Councillors have certainly been reading their newspapers over the summer, with rows at yesterday’s meeting on the hot topics of Brexit and sexism.
Independent Bridge of Don member John Reynolds raised a motion to investigate the possibility of running hydrogen-fuelled trains in the north-east.
However, as is so often the case, a disagreement centred on whether it should be the Scottish or UK government who received a letter from the council.
It also gave councillors a welcome opportunity to state how deeply they felt about Brexit to the room of civil servants and journalists.
During the debate, Conservative Alan Donnelly accused the SNP of a “cynical attack” on the UK government.
But SNP group leader Stephen Flynn said he was doing nothing of the sort and that his attack was quite open.

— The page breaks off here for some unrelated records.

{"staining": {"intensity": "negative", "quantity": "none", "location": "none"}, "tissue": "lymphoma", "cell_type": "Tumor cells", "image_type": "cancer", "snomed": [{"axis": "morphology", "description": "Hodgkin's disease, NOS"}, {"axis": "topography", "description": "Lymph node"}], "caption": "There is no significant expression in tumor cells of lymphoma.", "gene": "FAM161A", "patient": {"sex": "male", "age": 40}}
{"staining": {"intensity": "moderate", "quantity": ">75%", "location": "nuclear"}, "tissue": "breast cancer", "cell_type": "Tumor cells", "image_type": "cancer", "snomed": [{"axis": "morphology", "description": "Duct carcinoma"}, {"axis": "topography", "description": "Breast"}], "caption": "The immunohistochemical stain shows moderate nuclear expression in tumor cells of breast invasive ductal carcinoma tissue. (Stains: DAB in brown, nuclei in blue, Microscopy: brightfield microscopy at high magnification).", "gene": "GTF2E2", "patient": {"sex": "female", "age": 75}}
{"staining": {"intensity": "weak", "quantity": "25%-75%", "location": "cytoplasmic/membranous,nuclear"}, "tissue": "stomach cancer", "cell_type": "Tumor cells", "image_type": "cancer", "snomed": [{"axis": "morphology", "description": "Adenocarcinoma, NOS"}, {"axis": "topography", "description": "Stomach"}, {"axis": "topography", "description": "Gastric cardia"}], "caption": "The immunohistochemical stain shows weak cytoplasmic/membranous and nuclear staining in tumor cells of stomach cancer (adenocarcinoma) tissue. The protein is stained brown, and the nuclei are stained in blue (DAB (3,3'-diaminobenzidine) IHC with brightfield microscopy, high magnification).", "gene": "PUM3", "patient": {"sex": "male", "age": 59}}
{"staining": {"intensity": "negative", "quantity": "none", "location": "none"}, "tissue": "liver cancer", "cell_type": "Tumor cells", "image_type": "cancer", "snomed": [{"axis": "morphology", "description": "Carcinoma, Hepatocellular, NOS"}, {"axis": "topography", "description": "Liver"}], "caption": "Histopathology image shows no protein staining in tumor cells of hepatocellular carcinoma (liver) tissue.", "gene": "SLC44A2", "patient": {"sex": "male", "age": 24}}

Mr Donnelly then took the committee back many decades to his time in the Merchant Navy, where, he said, much of the immigration admin was done before ever entering port.
Mr Flynn couldn’t resist the chance to put down his Tory rival, saying it was interesting to hear about “steamships in the 1950s”.
“1970s” shouted Mr Donnelly, but he otherwise seemed satisfied with the depiction.
Aberdeen Inspired’s Kate Timperley was up next to talk about a report on the Christmas Village.
However in these more gender conscious days, Liberal Democrat Ian Yuill wasn’t happy that the committee were addressing her as simply “Kate” – referring to an obscure standing order that “Mr and Ms” was the proper convention.
Independent Marie Boulton, adding that she was speaking “as a woman” to the non-observant in the room, said she regretted the matter had been raised and that the committee had to be “welcoming” to visitors and put them at ease.
It was just another average day at the townhouse.